Most nights, we would have a soccer match at the Davenport courtyard. This was an open space and time for everyone to come and have a good time. Amongst the best players, there were students from Ethiopia, Paris, Iraq, and New York, to name a few. I learned more about their hobbies, cultures, music, languages and their native food. We had moments of cultural exchange and appreciation. This diverse group of friends enriched my understanding of how amazing the whole world is. My sense of adventure was intrigued, and traveling across the world is now officially on my bucket list.
The whole fortnight at Yale has cemented my career choice that I am looking forward to. Biomedical engineering has become my first career choice.
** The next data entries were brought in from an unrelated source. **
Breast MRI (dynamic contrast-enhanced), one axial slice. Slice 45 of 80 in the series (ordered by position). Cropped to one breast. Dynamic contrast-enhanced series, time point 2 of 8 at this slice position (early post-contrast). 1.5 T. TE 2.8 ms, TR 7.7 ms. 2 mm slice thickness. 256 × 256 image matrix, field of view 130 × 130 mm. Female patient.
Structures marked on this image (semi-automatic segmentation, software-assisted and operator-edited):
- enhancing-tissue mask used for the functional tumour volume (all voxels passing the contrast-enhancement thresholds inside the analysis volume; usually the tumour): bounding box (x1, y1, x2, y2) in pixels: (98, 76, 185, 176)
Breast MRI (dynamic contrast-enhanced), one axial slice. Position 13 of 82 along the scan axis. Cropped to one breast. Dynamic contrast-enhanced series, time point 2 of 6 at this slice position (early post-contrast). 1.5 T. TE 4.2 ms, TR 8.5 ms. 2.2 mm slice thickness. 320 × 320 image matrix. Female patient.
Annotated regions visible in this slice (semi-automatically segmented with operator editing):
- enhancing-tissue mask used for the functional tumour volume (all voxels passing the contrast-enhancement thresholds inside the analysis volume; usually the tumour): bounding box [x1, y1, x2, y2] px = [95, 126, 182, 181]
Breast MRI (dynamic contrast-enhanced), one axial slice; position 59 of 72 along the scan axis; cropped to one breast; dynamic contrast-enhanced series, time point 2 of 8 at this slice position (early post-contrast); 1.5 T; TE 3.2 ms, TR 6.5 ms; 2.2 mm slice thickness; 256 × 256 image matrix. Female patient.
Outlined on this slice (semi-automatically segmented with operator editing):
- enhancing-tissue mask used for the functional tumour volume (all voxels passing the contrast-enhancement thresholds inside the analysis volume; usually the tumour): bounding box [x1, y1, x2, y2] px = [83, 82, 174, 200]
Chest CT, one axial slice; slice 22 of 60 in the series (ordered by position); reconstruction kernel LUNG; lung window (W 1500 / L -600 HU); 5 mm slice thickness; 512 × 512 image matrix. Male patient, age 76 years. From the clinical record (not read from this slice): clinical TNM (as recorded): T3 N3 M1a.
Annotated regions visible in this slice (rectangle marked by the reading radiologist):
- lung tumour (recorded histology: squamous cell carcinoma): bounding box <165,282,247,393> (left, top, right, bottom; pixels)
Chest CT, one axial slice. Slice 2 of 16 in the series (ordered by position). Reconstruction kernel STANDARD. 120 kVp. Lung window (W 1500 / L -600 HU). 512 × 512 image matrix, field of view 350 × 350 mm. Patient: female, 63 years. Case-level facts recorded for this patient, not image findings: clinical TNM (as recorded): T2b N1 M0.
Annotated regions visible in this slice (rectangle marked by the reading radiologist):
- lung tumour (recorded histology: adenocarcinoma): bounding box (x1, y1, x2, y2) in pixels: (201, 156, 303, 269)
As much as the world is progressing in terms of figuring out cures and treatments for diseases and health conditions, developing countries such as my own have been lagging in regards to these advancements. I want to be part of the first team to help usher in these developments in my country so that we can help save more lives. It is this drive, born from seeing other countries prosper and take care of their own citizens, that I have inherited from the experience. I, too, want to see these developments in my country.
I cannot emphasize how much I have grown from the program. The best things I got cannot be quantified. It’s not only one or two or even three aspects of the program that change you, but all of it, from the moment you get the response that you got in, to the experiences that you get from the fortnight at YYGS that you learn and grow from. I had a fair share of learning and growth during my own experience, and I can’t imagine myself having spent this summer any better way.